Saved entries
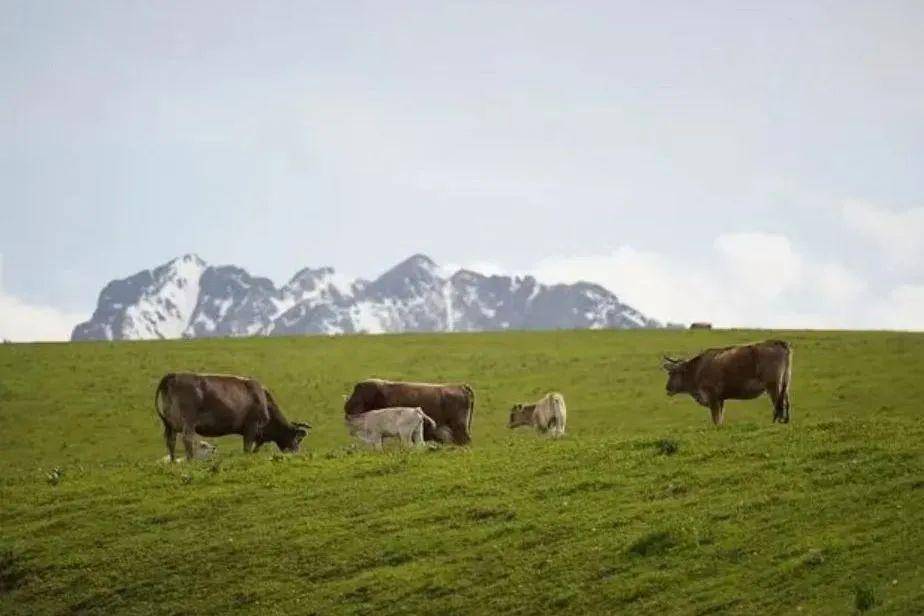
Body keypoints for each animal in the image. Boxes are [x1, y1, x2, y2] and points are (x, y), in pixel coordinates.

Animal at [153, 370, 308, 462]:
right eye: (298, 439)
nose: (297, 453)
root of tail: (174, 375)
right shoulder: (251, 426)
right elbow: (247, 448)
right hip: (188, 422)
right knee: (187, 439)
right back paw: (190, 461)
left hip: (170, 424)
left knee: (171, 441)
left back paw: (173, 462)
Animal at [660, 340, 792, 426]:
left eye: (671, 373)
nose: (667, 387)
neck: (698, 368)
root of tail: (777, 342)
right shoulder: (720, 399)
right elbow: (720, 418)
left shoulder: (713, 398)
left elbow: (716, 418)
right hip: (784, 384)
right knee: (785, 401)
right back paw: (785, 421)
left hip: (774, 386)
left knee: (779, 404)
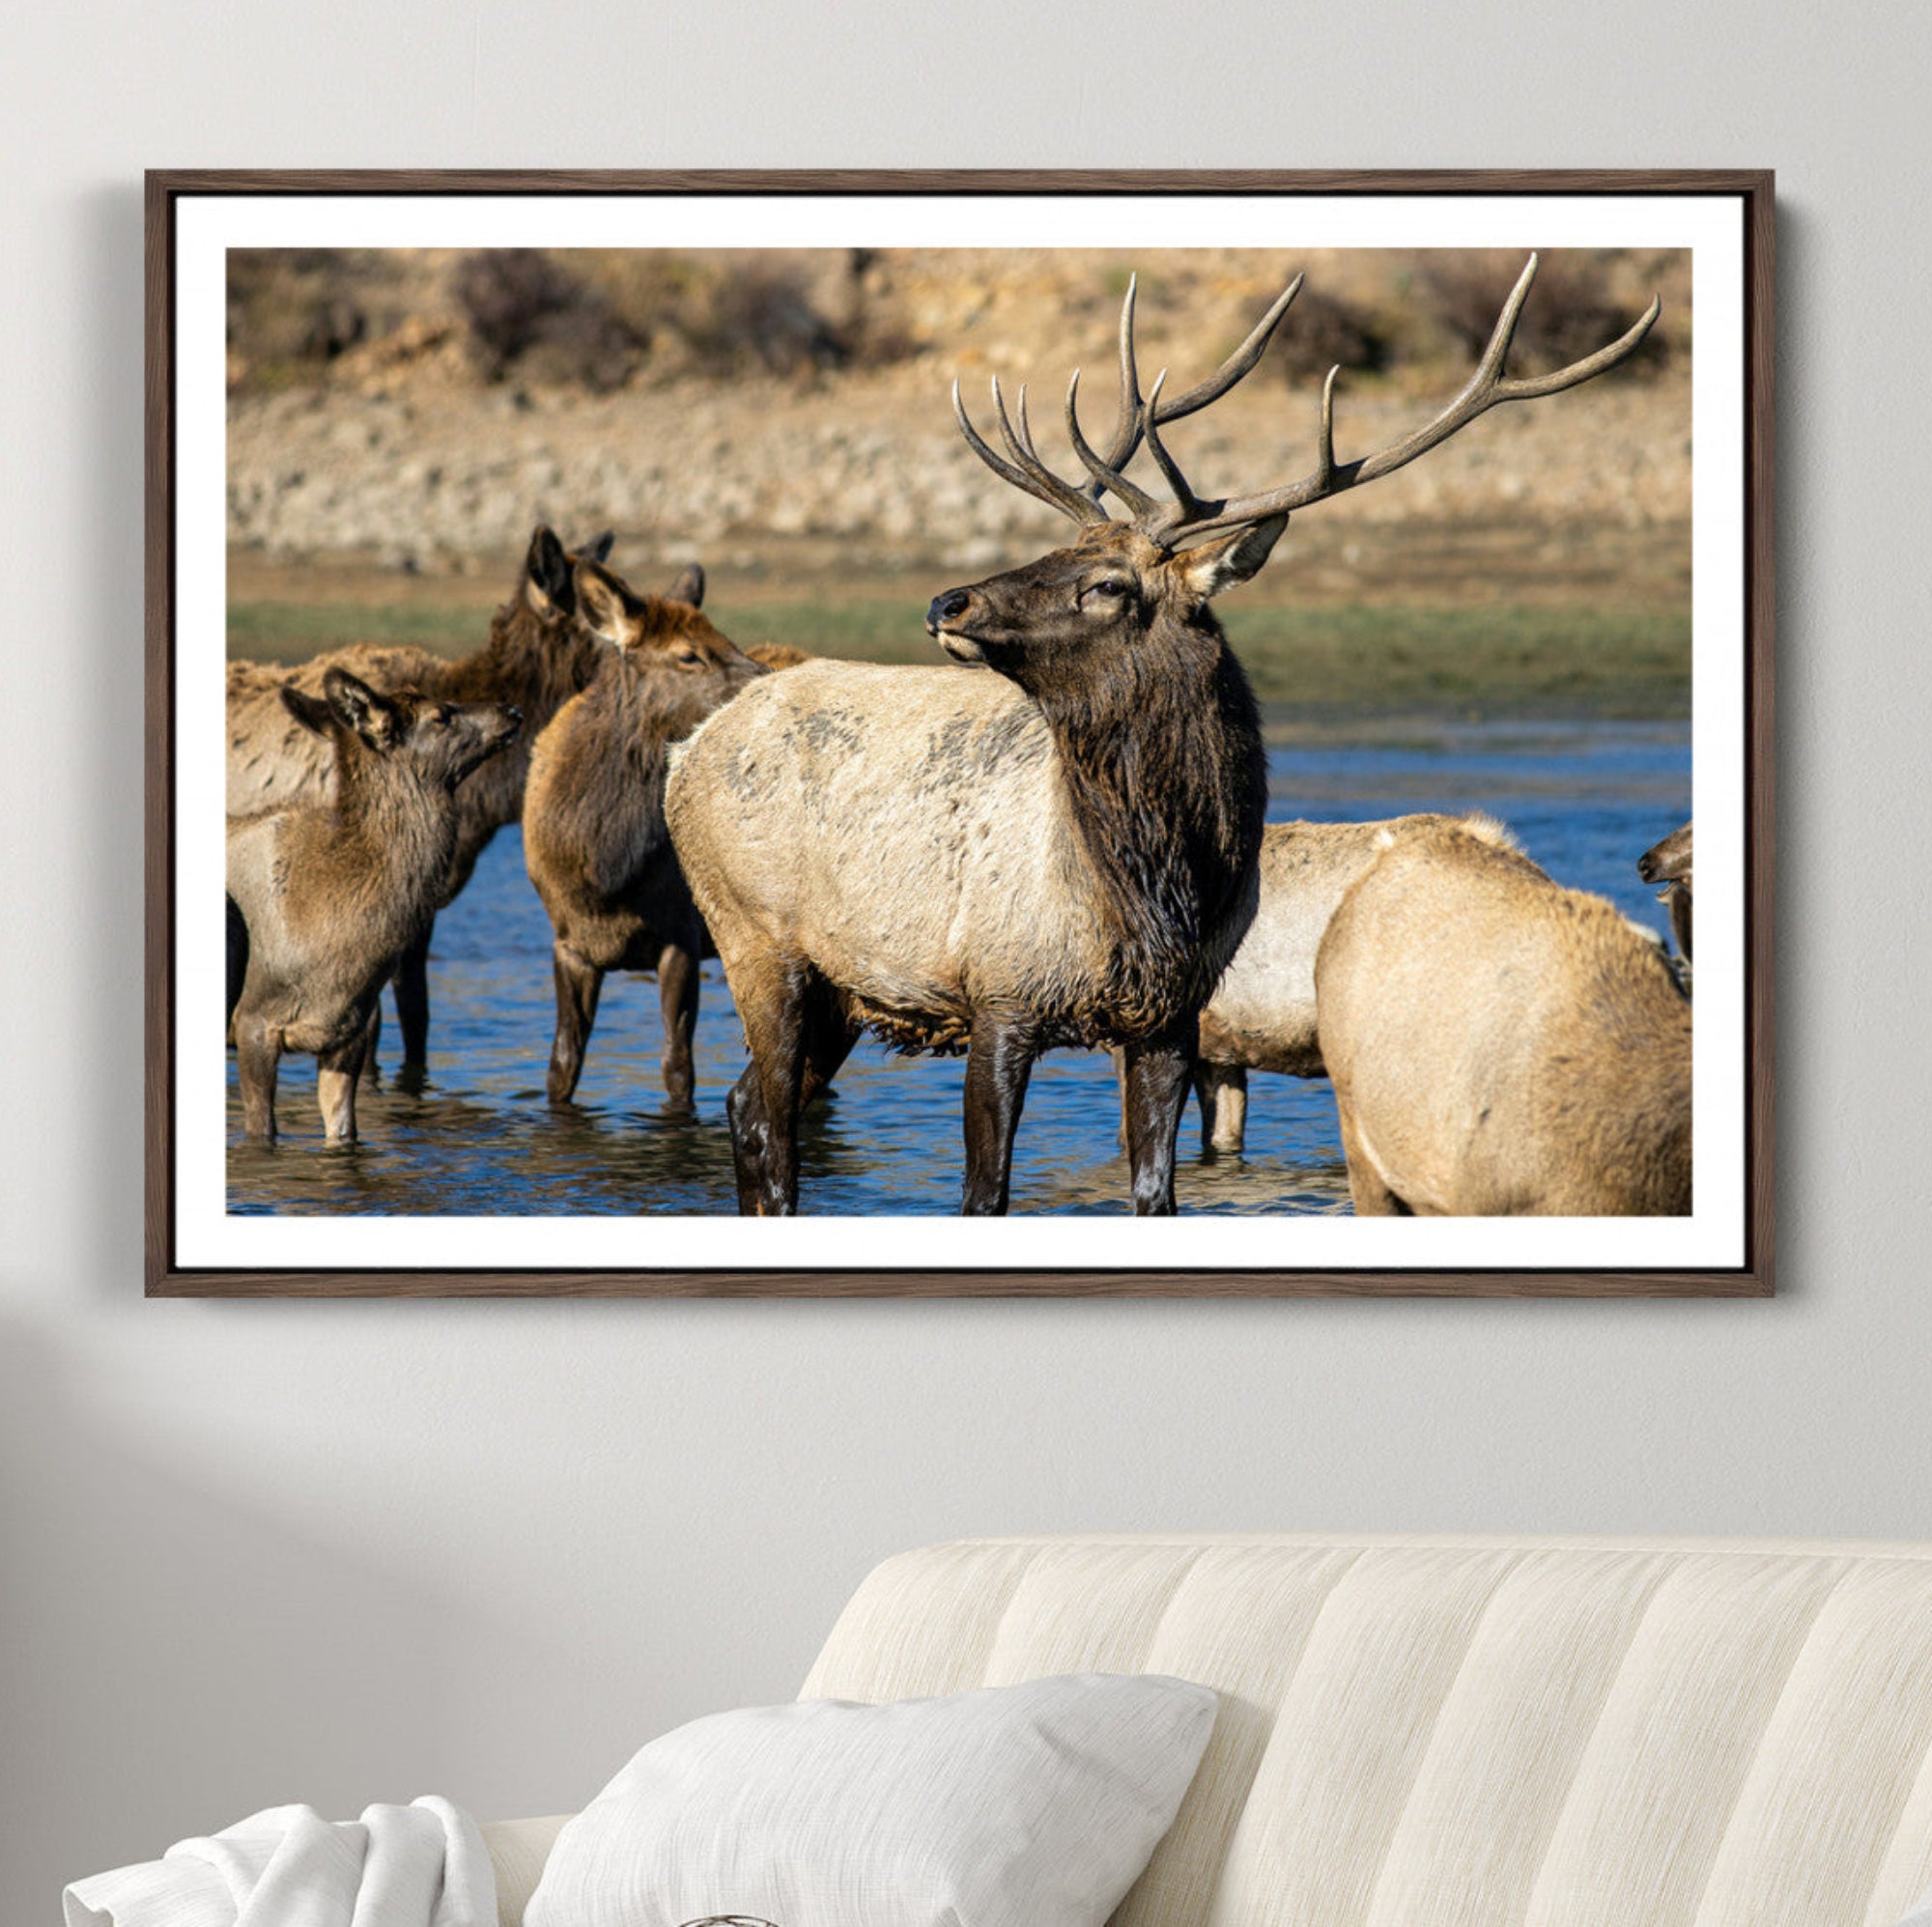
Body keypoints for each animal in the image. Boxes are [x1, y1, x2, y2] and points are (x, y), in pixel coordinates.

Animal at [226, 669, 521, 1144]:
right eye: (441, 715)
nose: (512, 710)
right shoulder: (253, 1022)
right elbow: (261, 1133)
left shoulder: (348, 1032)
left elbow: (345, 1132)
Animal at [522, 556, 767, 1108]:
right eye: (688, 655)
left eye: (728, 640)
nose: (769, 679)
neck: (606, 871)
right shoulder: (567, 943)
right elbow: (560, 1067)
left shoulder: (682, 936)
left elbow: (678, 1069)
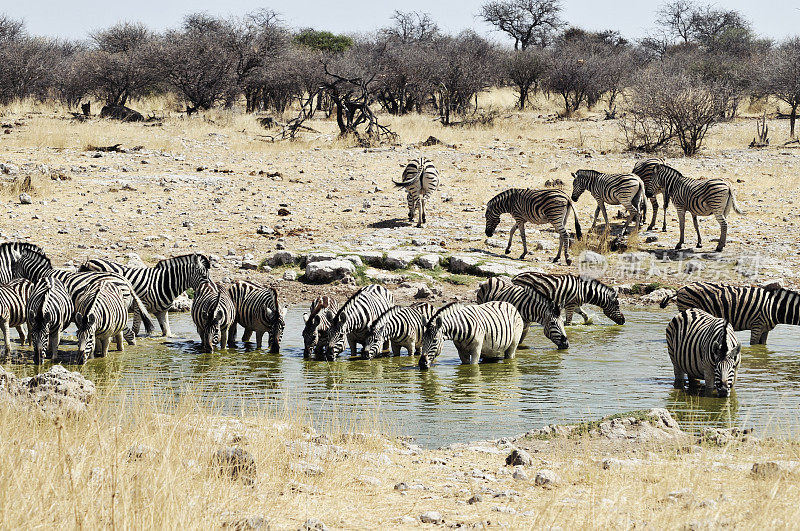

ASSIGNMENT
Each record above must be retyped exactly as given, with the images excluded.

RESPONSE TO THE TASK
Body keypoints for each animal in the image. Boxes are [x1, y1, x2, y2] and points are (x, y), in pixel coordinates.

Animal at [153, 370, 308, 462]:
right eye: (298, 439)
nose: (297, 453)
root of tail: (174, 375)
right shoulder: (251, 426)
right elbow: (247, 448)
right hip: (188, 422)
right knee: (187, 439)
right back paw: (190, 461)
left hip: (170, 424)
left knee: (171, 441)
left back paw: (173, 462)
Animal at [660, 340, 792, 426]:
left eye: (671, 373)
nose: (667, 387)
neck: (698, 368)
root of tail: (777, 342)
right shoulder: (720, 399)
right elbow: (720, 418)
left shoulder: (713, 398)
left elbow: (716, 418)
right hip: (784, 384)
right knee: (785, 401)
right back paw: (785, 421)
left hip: (774, 386)
left knee: (779, 404)
Body keypoints for each animal in the image. Boxes are [x1, y1, x2, y2] and points are (x, y), in pixel coordinates.

Animal at [226, 669, 521, 1144]:
right eye: (441, 715)
nose: (512, 710)
right shoulder: (253, 1022)
right elbow: (261, 1133)
left shoulder: (348, 1032)
left elbow: (345, 1132)
Animal at [522, 556, 767, 1108]:
right eye: (688, 655)
left eye: (728, 640)
nose: (769, 679)
neck: (606, 871)
right shoulder: (567, 943)
right elbow: (560, 1067)
left shoulder: (682, 936)
left elbow: (678, 1069)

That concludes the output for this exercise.